10353 – link-by-hash collision detection

Bug 10353 - link-by-hash collision detection

Summary: link-by-hash collision detection

Status:	RESOLVED WONTFIX

Alias:	None

Product:	rsync
Classification:	Unclassified
Component:	core (show other bugs)
Version:	3.1.1
Hardware:	All All

Importance:	P5 enhancement (vote)
Target Milestone:	---
Assignee:	Wayne Davison
QA Contact:	Rsync QA Contact

URL:
Keywords:

Depends on:
Blocks:

Reported:	2013-12-30 17:25 UTC by Jim Klimov
Modified:	2014-01-19 22:43 UTC (History)
CC List:	0 users

See Also:

Attachments
Add an attachment (proposed patch, testcase, etc.)

Note You need to log in before you can comment on or make changes to this bug.

Description Jim Klimov 2013-12-30 17:25:31 UTC

The link-by-hash should include a mode to verify that the original file content is indeed identical to the content of the file into which it might be hardlinked per the hash value.

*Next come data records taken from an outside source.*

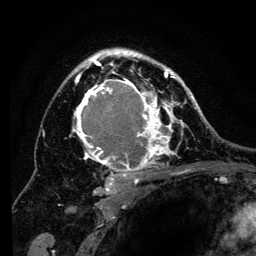
Breast MRI (dynamic contrast-enhanced), one axial slice; position 89 of 134 along the scan axis; cropped to one breast; dynamic contrast-enhanced series, time point 2 of 6 at this slice position (early post-contrast); 3 T; TE 4.2 ms, TR 8 ms; 1.2 mm slice thickness; 256 × 256 image matrix, field of view 170 × 170 mm. Female patient.
Structures marked on this image (semi-automatic segmentation, software-assisted and operator-edited):
- enhancing-tissue mask used for the functional tumour volume (all voxels passing the contrast-enhancement thresholds inside the analysis volume; usually the tumour): bounding box <69,49,194,200> (left, top, right, bottom; pixels)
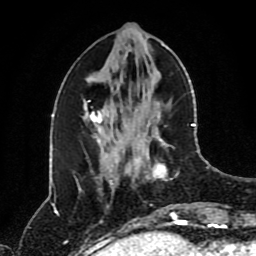
Breast MRI (dynamic contrast-enhanced), one axial slice; slice 35 of 80 in the series (ordered by position); cropped to one breast; dynamic contrast-enhanced series, time point 2 of 8 at this slice position (early post-contrast); 1.5 T; TE 4.2 ms, TR 7 ms; 2 mm slice thickness; 256 × 256 image matrix, field of view 170 × 170 mm. Female patient.
Structures marked on this image (semi-automatically segmented with operator editing):
- enhancing-tissue mask used for the functional tumour volume (all voxels passing the contrast-enhancement thresholds inside the analysis volume; usually the tumour): bounding box (x1, y1, x2, y2) in pixels: (125, 124, 195, 218)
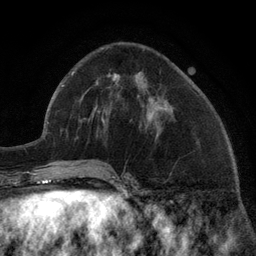
Breast MRI (dynamic contrast-enhanced), one axial slice; slice 52 of 134 in the series (ordered by position); cropped to one breast; dynamic contrast-enhanced series, time point 2 of 6 at this slice position (early post-contrast); 3 T; TE 2.8 ms, TR 7.3 ms; 1.2 mm slice thickness; 256 × 256 image matrix, field of view 180 × 180 mm. Female patient.
Structures marked on this image (semi-automatic segmentation, software-assisted and operator-edited):
- enhancing-tissue mask used for the functional tumour volume (all voxels passing the contrast-enhancement thresholds inside the analysis volume; usually the tumour): box from (x=96, y=75) to (x=159, y=122) px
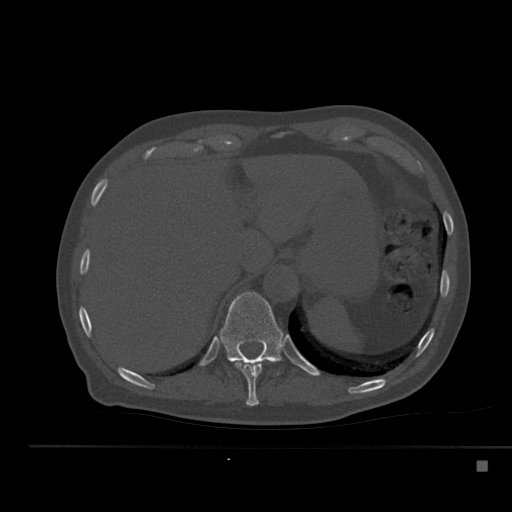
CT including the spine, one axial slice; reconstruction kernel Br40s; 120 kVp; bone window (W 1800 / L 400 HU); 1.5 mm slice thickness; 512 × 512 image matrix, field of view 408 × 408 mm. Patient: male, 70 years. Case-level facts recorded for this patient, not image findings: primary cancer: renal; vertebrae with lytic lesions (as recorded): T4, T6, T10, T12, L3, L4, L5.
Annotated regions visible in this slice (semi-automatic segmentation, software-assisted and operator-edited):
- T10 vertebra: bounding box (x1, y1, x2, y2) in pixels: (235, 359, 269, 406)
- T11 vertebra: (217, 292, 286, 374)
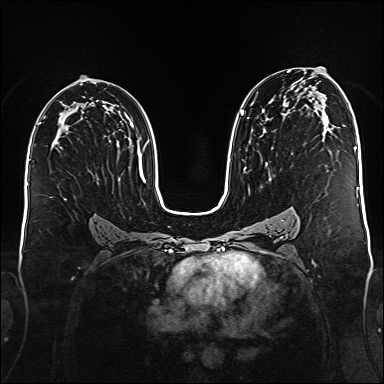
Breast MRI (dynamic contrast-enhanced), one axial slice. Dynamic contrast-enhanced series, time point 2 of 6 at this slice position (early post-contrast). 1.5 T. TE 2.3 ms, TR 5.2 ms. 1 mm slice thickness. 384 × 384 image matrix, field of view 340 × 340 mm. Female patient.
Annotated regions visible in this slice (semi-automatically segmented with operator editing):
- enhancing-tissue mask used for the functional tumour volume (all voxels passing the contrast-enhancement thresholds inside the analysis volume; usually the tumour): bounding box [x1, y1, x2, y2] px = [240, 71, 290, 181]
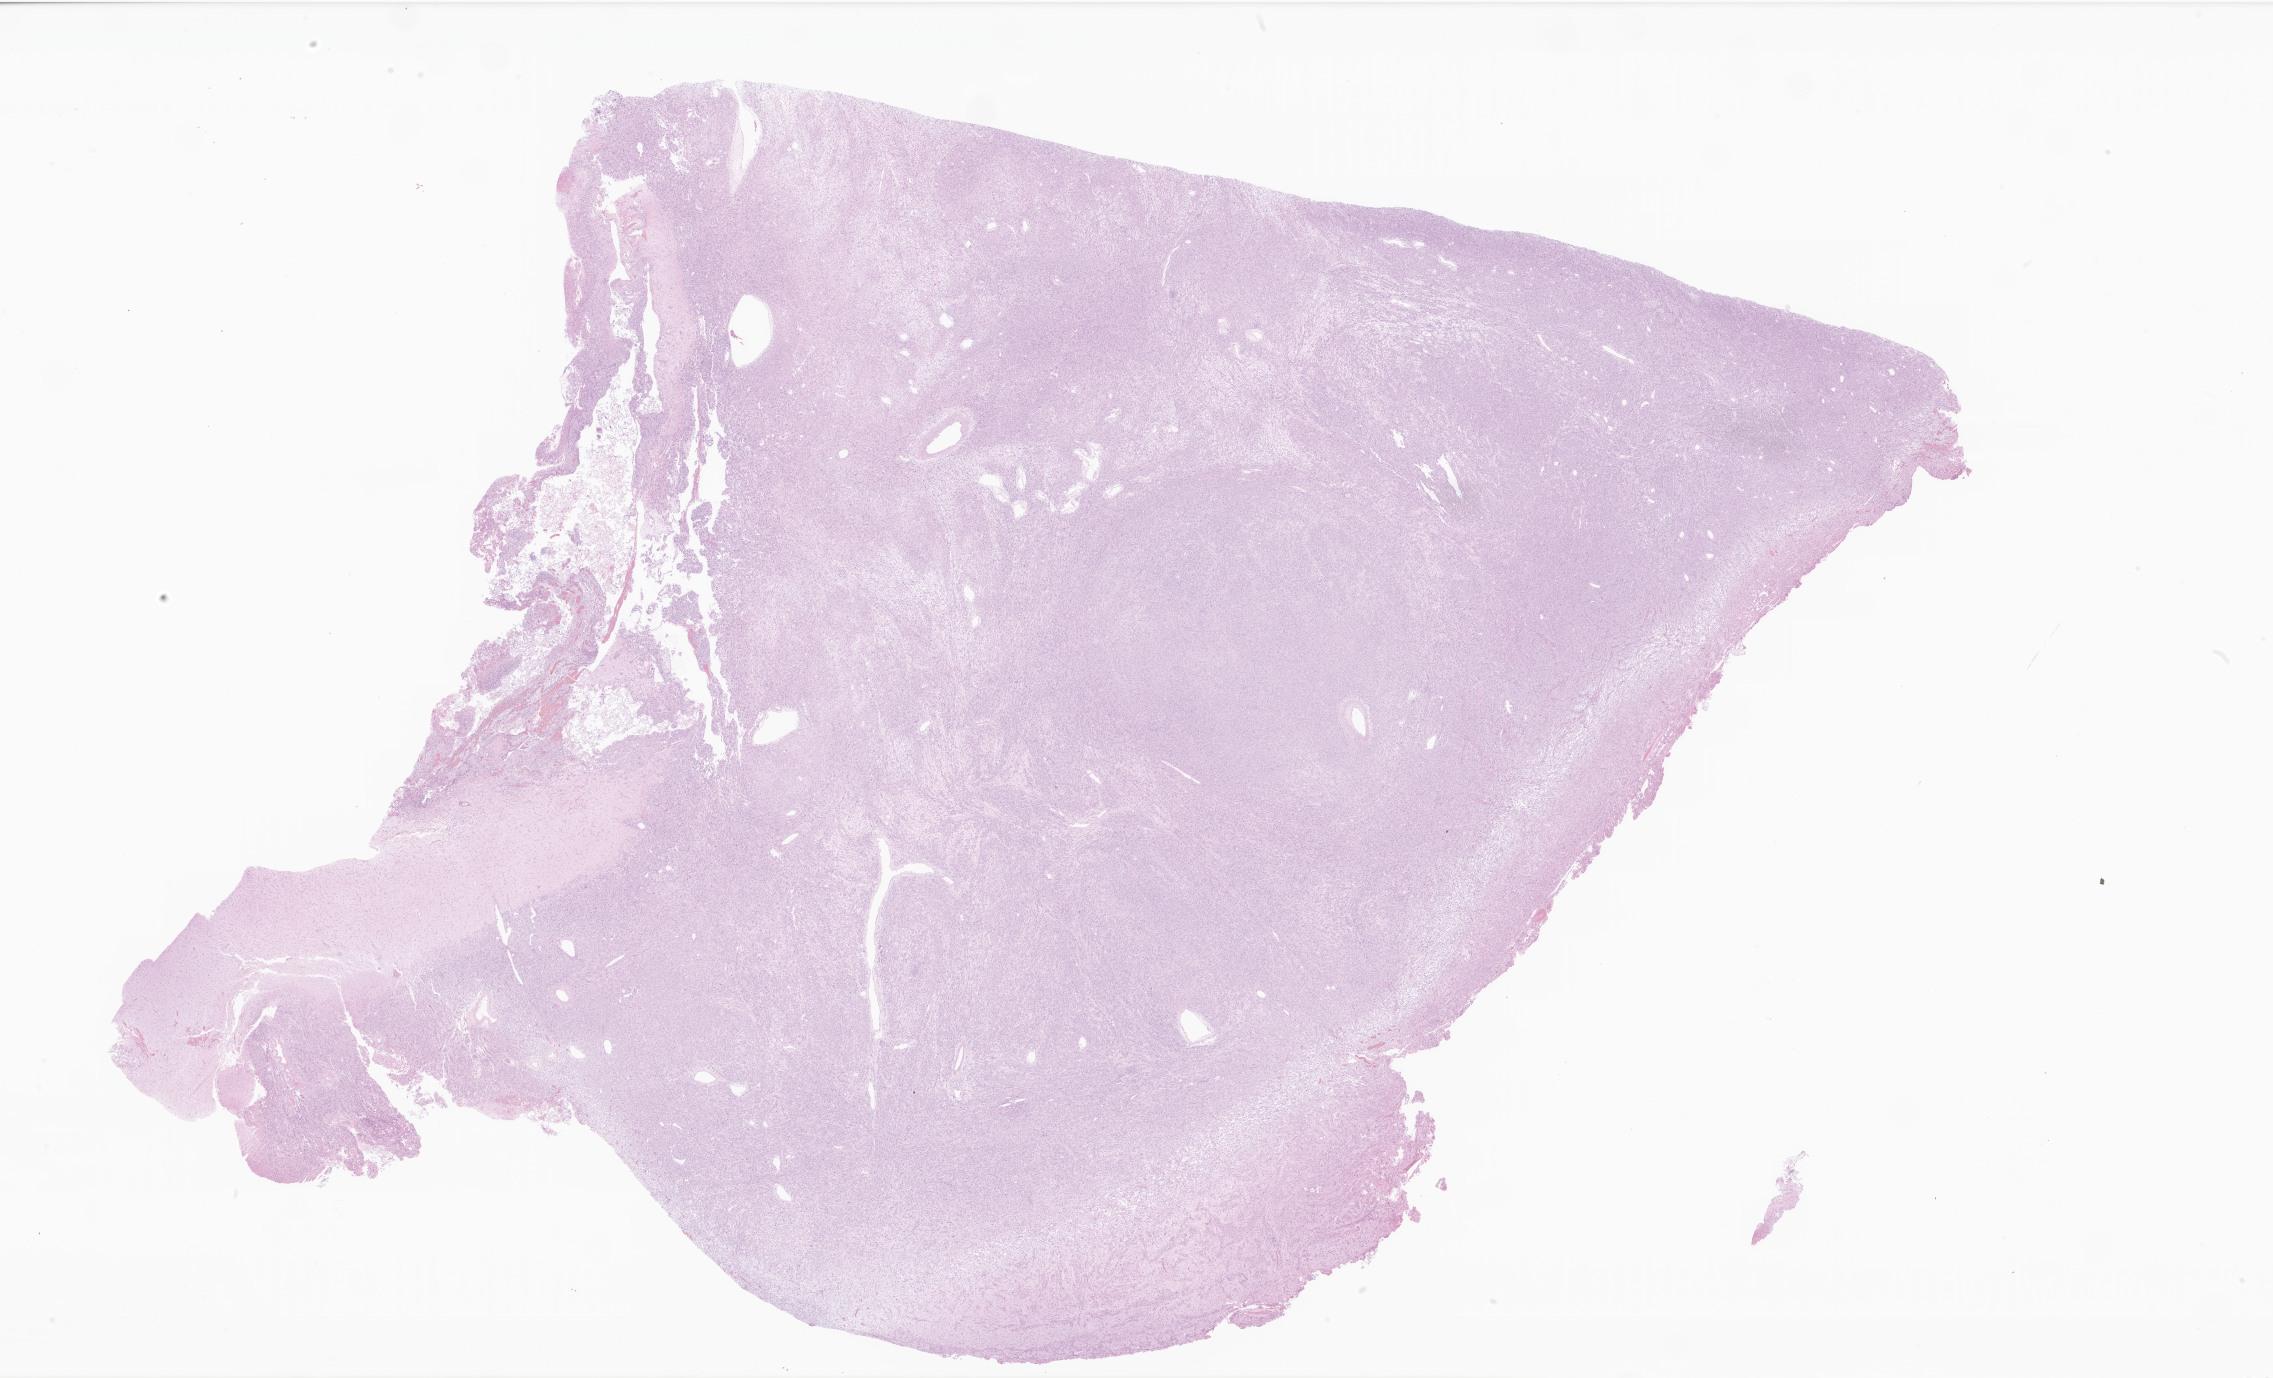
Whole-slide image, H&E stain of tumor tissue from the brain, shown as a low-resolution overview of the whole scanned area (about 38.3 x 23.2 mm), formalin-fixed paraffin-embedded section. Patient female; age 61 months (5 years 1 month).
Diagnosis (ICD-O-3 morphology term): Desmoplastic infantile astrocytoma.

If the hash algorithm happens to be weak (allowing two files of the same size with same hash and different content - i.e. a hash collision), the hash-filenames should include a unique suffix (i.e. 123abcd.1024.0;1 and 123abcd.1024.0;2 to differentiate two files with different contents), and if such filename patterns exist - all copies should be considered for link-by-hash deduplication.

Comment 1 Wayne Davison 2014-01-19 22:43:46 UTC

I added the size to the filename to avoid having to worry about this -- a hash conflict with the same file size is very (very) unlikely, and forcing the code to compare file contents before figuring out which hash conflict is the right one is super slow.